The Co-op has secured the £143m takeover of Nisa.

 

The 75 per cent margin needed to finalise the deal was narrowly achieved by a margin of 75.8 per cent to 24.2 per cent. More than 80 per cent of individual shareholder members approved the transaction.

The offer requires clearance from the Competition and Markets Authority, which is expected around the end of March next year.

After a series of bellicose meetings between shareholders threw the deal into disarray, there was a sense of relief at Leeds United Elland Road stadium, where the vote was held.

Nisa chairman Peter Hartley said: “We are delighted that our members have chosen in such significant numbers to vote in favour of Co-op’s offer. We as a Board are firm in our belief that a combination with the Co-op is in the best interest of Nisa’s members. The convenience store environment is changing rapidly, and is unrecognisable from that which existed when Nisa was founded more than 40 years ago. Co-op will add buying power and product range to our offering, while respecting our culture of independence.”

However Molly Johnson-Jones, a senior analyst at GlobalData Retail says the vote reflected the discontent which has plagued the deal since it was brought forth earlier this year.

Ms Johnson-Jones said: “Shareholders were unhappy that with the initial £20,000 pay-outs, smaller shareholders were favoured, and that the deal did not hold everyone’s interests equal,” she said.

“Many independent retailers are fearful of what the market consolidation will do to their autonomy, and there was dissidence around the idea of being owned by a large corporation.”
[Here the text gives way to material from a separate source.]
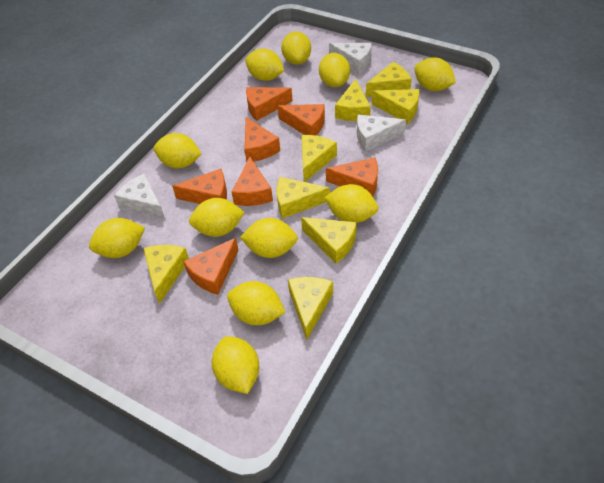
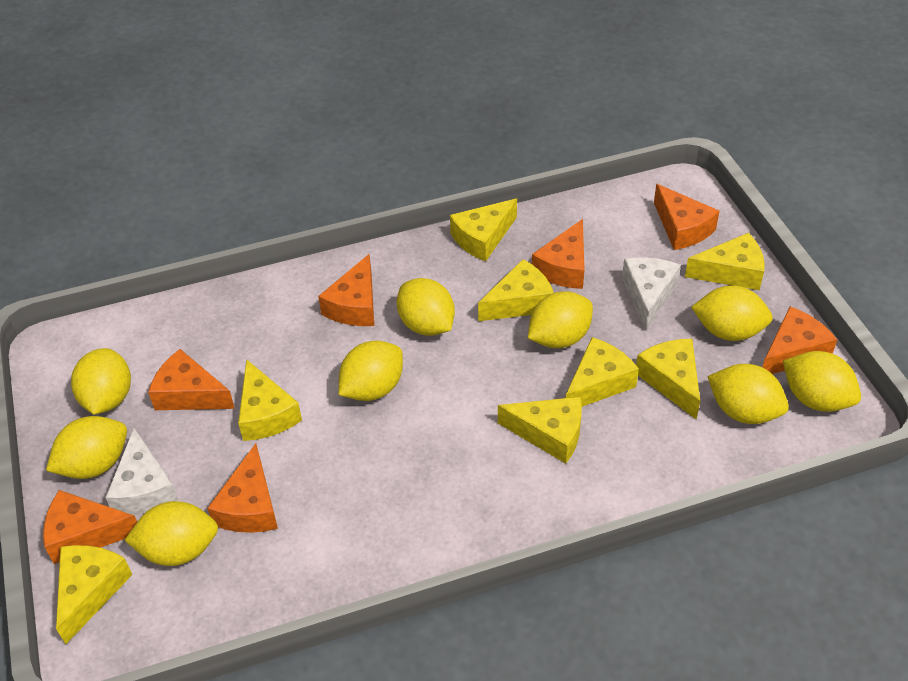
white cheese: 3 -> 2
yellow lemon: 11 -> 9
With the Tesco-Booker merger hanging like a spectre over the retail industry, Nisa’s vote will be seen as a pragmatic measure, gauged at consolidating their position in a time of insecurity. Ms Johnson Jones believes the deal was “necessary to futureproof the business.”

“Nisa will be more able to protect its independent retailers now. Although the franchise model does not require shopkeepers to buy any particular products, the option of being able to obtain lower-price products with Co-op’s buying scale will mean there will be less pressure on gross margins”, Ms Johnson-Jones concluded.